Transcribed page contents
···

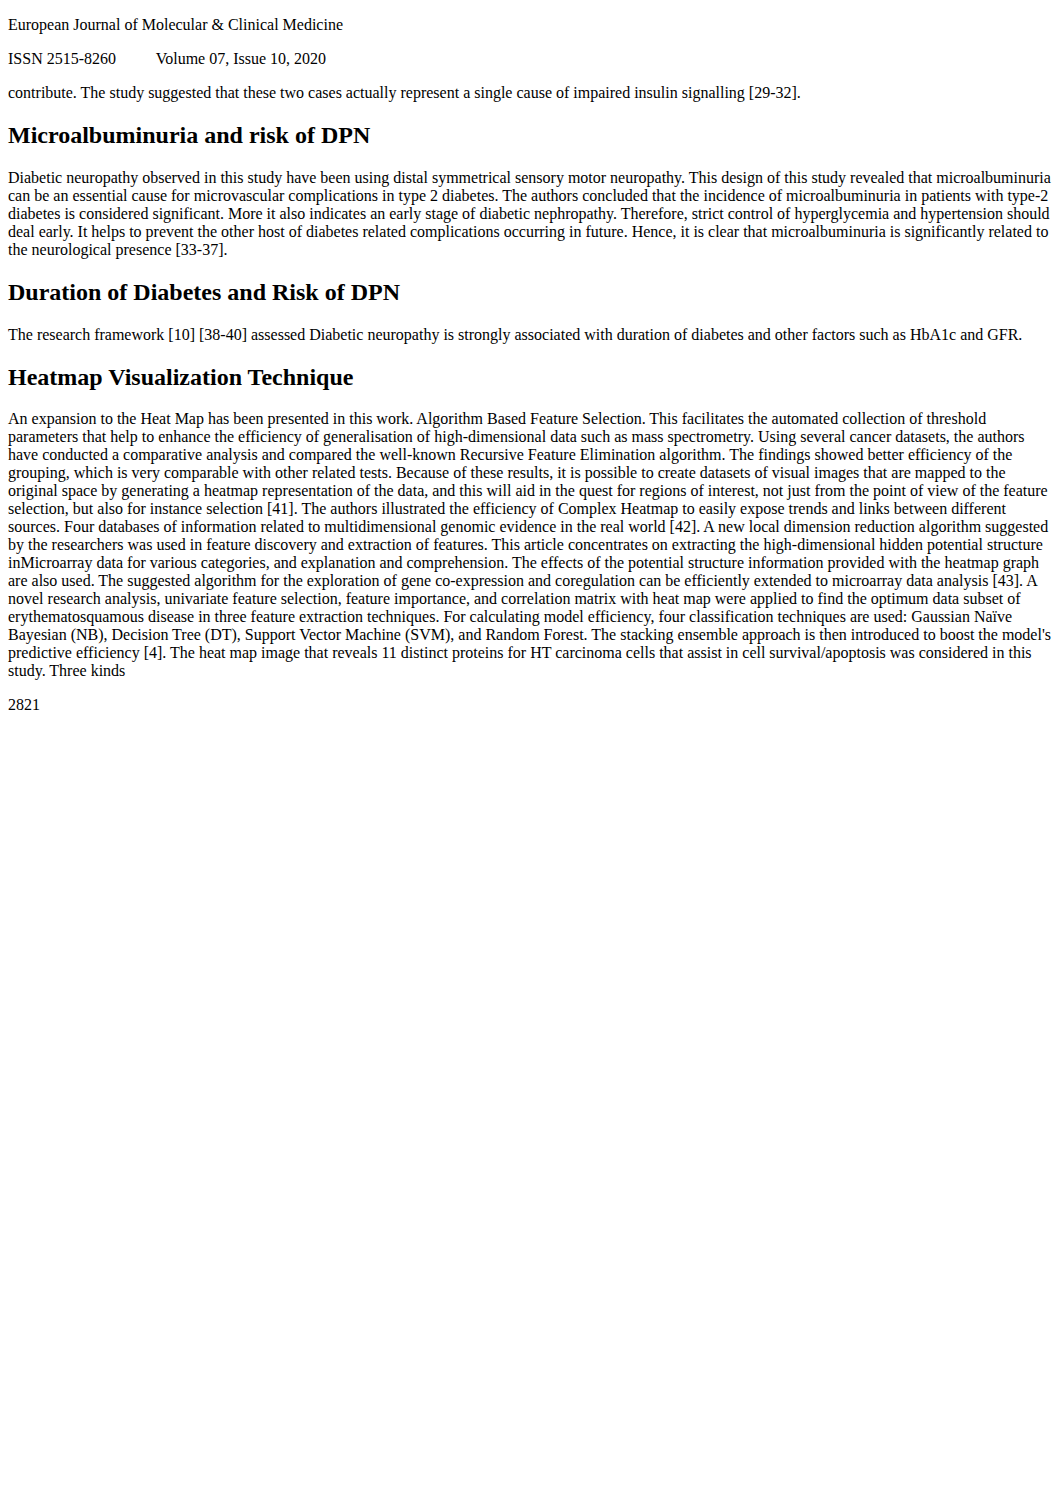European Journal of Molecular & Clinical Medicine
ISSN 2515-8260 Volume 07, Issue 10, 2020
contribute. The study suggested that these two cases actually represent a single cause of impaired insulin signalling [29-32].
Microalbuminuria and risk of DPN
Diabetic neuropathy observed in this study have been using distal symmetrical sensory motor neuropathy. This design of this study revealed that microalbuminuria can be an essential cause for microvascular complications in type 2 diabetes. The authors concluded that the incidence of microalbuminuria in patients with type-2 diabetes is considered significant. More it also indicates an early stage of diabetic nephropathy. Therefore, strict control of hyperglycemia and hypertension should deal early. It helps to prevent the other host of diabetes related complications occurring in future. Hence, it is clear that microalbuminuria is significantly related to the neurological presence [33-37].
Duration of Diabetes and Risk of DPN
The research framework [10] [38-40] assessed Diabetic neuropathy is strongly associated with duration of diabetes and other factors such as HbA1c and GFR.
Heatmap Visualization Technique
An expansion to the Heat Map has been presented in this work. Algorithm Based Feature Selection. This facilitates the automated collection of threshold parameters that help to enhance the efficiency of generalisation of high-dimensional data such as mass spectrometry. Using several cancer datasets, the authors have conducted a comparative analysis and compared the well-known Recursive Feature Elimination algorithm. The findings showed better efficiency of the grouping, which is very comparable with other related tests. Because of these results, it is possible to create datasets of visual images that are mapped to the original space by generating a heatmap representation of the data, and this will aid in the quest for regions of interest, not just from the point of view of the feature selection, but also for instance selection [41]. The authors illustrated the efficiency of Complex Heatmap to easily expose trends and links between different sources. Four databases of information related to multidimensional genomic evidence in the real world [42]. A new local dimension reduction algorithm suggested by the researchers was used in feature discovery and extraction of features. This article concentrates on extracting the high-dimensional hidden potential structure inMicroarray data for various categories, and explanation and comprehension. The effects of the potential structure information provided with the heatmap graph are also used. The suggested algorithm for the exploration of gene co-expression and coregulation can be efficiently extended to microarray data analysis [43]. A novel research analysis, univariate feature selection, feature importance, and correlation matrix with heat map were applied to find the optimum data subset of erythematosquamous disease in three feature extraction techniques. For calculating model efficiency, four classification techniques are used: Gaussian Naïve Bayesian (NB), Decision Tree (DT), Support Vector Machine (SVM), and Random Forest. The stacking ensemble approach is then introduced to boost the model's predictive efficiency [4]. The heat map image that reveals 11 distinct proteins for HT carcinoma cells that assist in cell survival/apoptosis was considered in this study. Three kinds
2821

···

INSTRUCTIONS FOR THE TASK
Your copy should match the entries above exactly and contain no pictures.

WRITTEN SOLUTION
European Journal of Molecular & Clinical Medicine
ISSN 2515-8260 Volume 07, Issue 10, 2020
contribute. The study suggested that these two cases actually represent a single cause of impaired insulin signalling [29-32].
Microalbuminuria and risk of DPN
Diabetic neuropathy observed in this study have been using distal symmetrical sensory motor neuropathy. This design of this study revealed that microalbuminuria can be an essential cause for microvascular complications in type 2 diabetes. The authors concluded that the incidence of microalbuminuria in patients with type-2 diabetes is considered significant. More it also indicates an early stage of diabetic nephropathy. Therefore, strict control of hyperglycemia and hypertension should deal early. It helps to prevent the other host of diabetes related complications occurring in future. Hence, it is clear that microalbuminuria is significantly related to the neurological presence [33-37].
Duration of Diabetes and Risk of DPN
The research framework [10] [38-40] assessed Diabetic neuropathy is strongly associated with duration of diabetes and other factors such as HbA1c and GFR.
Heatmap Visualization Technique
An expansion to the Heat Map has been presented in this work. Algorithm Based Feature Selection. This facilitates the automated collection of threshold parameters that help to enhance the efficiency of generalisation of high-dimensional data such as mass spectrometry. Using several cancer datasets, the authors have conducted a comparative analysis and compared the well-known Recursive Feature Elimination algorithm. The findings showed better efficiency of the grouping, which is very comparable with other related tests. Because of these results, it is possible to create datasets of visual images that are mapped to the original space by generating a heatmap representation of the data, and this will aid in the quest for regions of interest, not just from the point of view of the feature selection, but also for instance selection [41]. The authors illustrated the efficiency of Complex Heatmap to easily expose trends and links between different sources. Four databases of information related to multidimensional genomic evidence in the real world [42]. A new local dimension reduction algorithm suggested by the researchers was used in feature discovery and extraction of features. This article concentrates on extracting the high-dimensional hidden potential structure inMicroarray data for various categories, and explanation and comprehension. The effects of the potential structure information provided with the heatmap graph are also used. The suggested algorithm for the exploration of gene co-expression and coregulation can be efficiently extended to microarray data analysis [43]. A novel research analysis, univariate feature selection, feature importance, and correlation matrix with heat map were applied to find the optimum data subset of erythematosquamous disease in three feature extraction techniques. For calculating model efficiency, four classification techniques are used: Gaussian Naïve Bayesian (NB), Decision Tree (DT), Support Vector Machine (SVM), and Random Forest. The stacking ensemble approach is then introduced to boost the model's predictive efficiency [4]. The heat map image that reveals 11 distinct proteins for HT carcinoma cells that assist in cell survival/apoptosis was considered in this study. Three kinds
2821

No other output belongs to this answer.